Israeli police and Palestinian protesters have clashed near a hotly disputed holy place in Jerusalem after Friday Muslim prayers. The riot was quickly contained, and 15 people were arrested. But as Robert Berger reports from VOA's Jerusalem bureau, tensions between Jews and Muslims remain high.
Israeli police threw stun grenades and used water canons to disperse Palestinian stone throwers outside Jerusalem's Old City.
They were protesting Israeli renovations near the Mosque of Al Aqsa, the third holiest place in Islam. For Jews it is the Temple Mount, the holiest place in Judaism and site of the two biblical Temples.
Muslims claim the construction work could damage the foundations of the mosque, a charge Israel denies.
Last Friday, police stormed into the Al Aqsa compound to quell Palestinian riots, but this week, tight security pushed the protests outside the Old City walls. Some 3,000 police deployed, and to forestall unrest at the mosque itself, Palestinian men under the age of 50 were barred from entering the compound.
Raed Saleh, the leader of Israel's Islamic Movement who has been leading the struggle against the renovations, was not allowed to enter Al Aqsa.
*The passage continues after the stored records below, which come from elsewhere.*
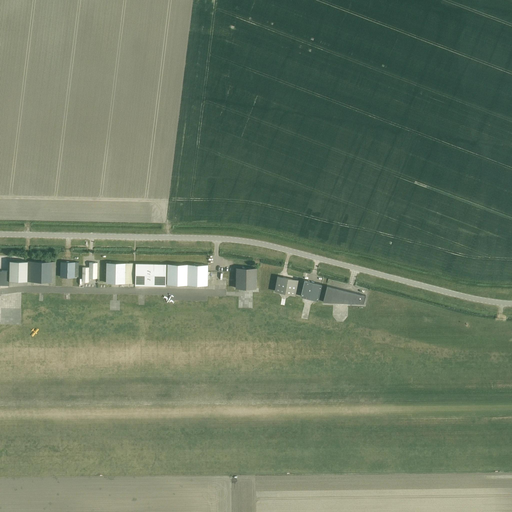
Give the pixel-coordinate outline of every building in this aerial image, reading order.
[(10,260),(9,271),(9,273),(9,280),(27,281),(28,261),(24,261),(10,260)] [(27,281),(31,281),(55,282),(56,261),(28,261),(27,281)] [(74,276),(75,262),(61,261),(60,277),(74,277),(74,276)] [(83,267),(82,282),(88,282),(88,278),(97,278),(97,263),(89,262),(89,267),(83,267)] [(106,283),(120,283),(120,263),(107,262),(106,283)] [(120,263),(120,283),(125,283),(133,283),(134,263),(120,263)] [(166,286),(166,264),(136,263),(135,285),(166,286)] [(207,285),(208,265),(167,264),(167,284),(207,285)] [(238,267),(236,267),(236,288),(256,288),(256,268),(238,267)] [(0,284),(3,285),(9,285),(9,280),(9,273),(9,271),(0,270),(0,284)] [(298,279),(277,276),(274,291),(295,295),(298,279)] [(300,278),(296,296),(300,297),(300,296),(318,300),(322,284),(304,279),(300,278)] [(365,295),(327,285),(323,301),(363,303),(365,295)]
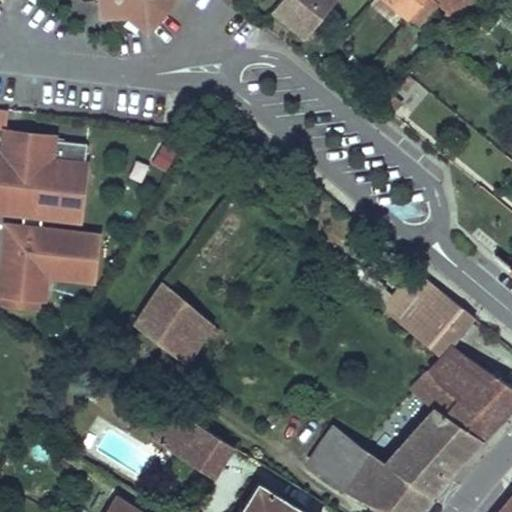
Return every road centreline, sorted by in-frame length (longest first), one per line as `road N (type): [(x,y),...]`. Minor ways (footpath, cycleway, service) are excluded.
road 1 (residential): [(439,248),(429,183),(283,58),(193,69)]
road 2 (residential): [(193,69),(236,89),(399,228),(439,248)]
road 3 (residential): [(0,60),(116,72),(193,69)]
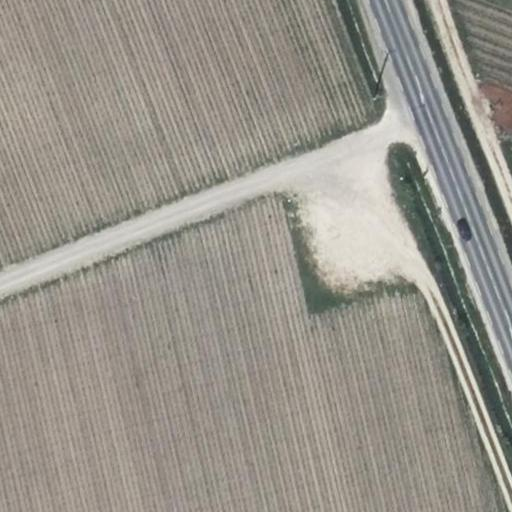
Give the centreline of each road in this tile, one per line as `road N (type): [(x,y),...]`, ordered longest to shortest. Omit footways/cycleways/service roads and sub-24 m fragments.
road 1 (track): [(0,284),(428,113)]
road 2 (secondary): [(385,0),(511,331)]
road 3 (track): [(511,191),(440,0)]
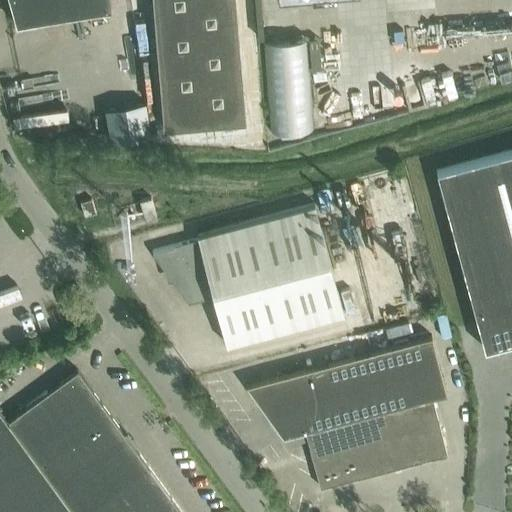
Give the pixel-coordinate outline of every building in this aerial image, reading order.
[(9,0),(15,21),(110,7),(108,0),(9,0)] [(152,0),(162,126),(244,119),(233,0),(152,0)] [(306,36),(262,39),(269,129),(313,126),(306,36)] [(143,104),(103,109),(108,141),(148,135),(143,104)] [(511,148),(435,169),(484,347),(511,339),(511,148)] [(155,215),(150,196),(139,199),(144,218),(155,215)] [(91,197),(80,200),(84,214),(95,211),(91,197)] [(343,311),(314,204),(313,202),(196,233),(197,237),(152,249),(153,253),(163,267),(169,265),(172,276),(170,277),(187,301),(212,294),(225,342),(343,311)] [(446,452),(431,395),(446,391),(430,333),(245,383),(282,435),(304,429),(319,485),(446,452)] [(76,367),(7,418),(0,408),(0,511),(181,511),(135,448),(133,450),(122,434),(124,433),(76,367)]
So he gave a fiery sermon at a mosque in nearby East Jerusalem.
Saleh said Palestinian blood was on the clothes of Israelis, in the food they eat and water they drink. He called on Muslims to begin a third "intifada," or uprising, against Israel. After the sermon, clashes erupted with police.
Israeli police chief Moshe Karadi said that could be grounds for a criminal investigation.
Karadi said police would study Saleh's statements and decide if he should be charged with incitement and rebellion.
The Israeli government says it will not cave in to Muslim threats and that the renovations will continue. But in an attempt to show Muslims that there is no damage to the mosque, cameras are broadcasting live pictures from the construction site over the Internet 24 hours a day.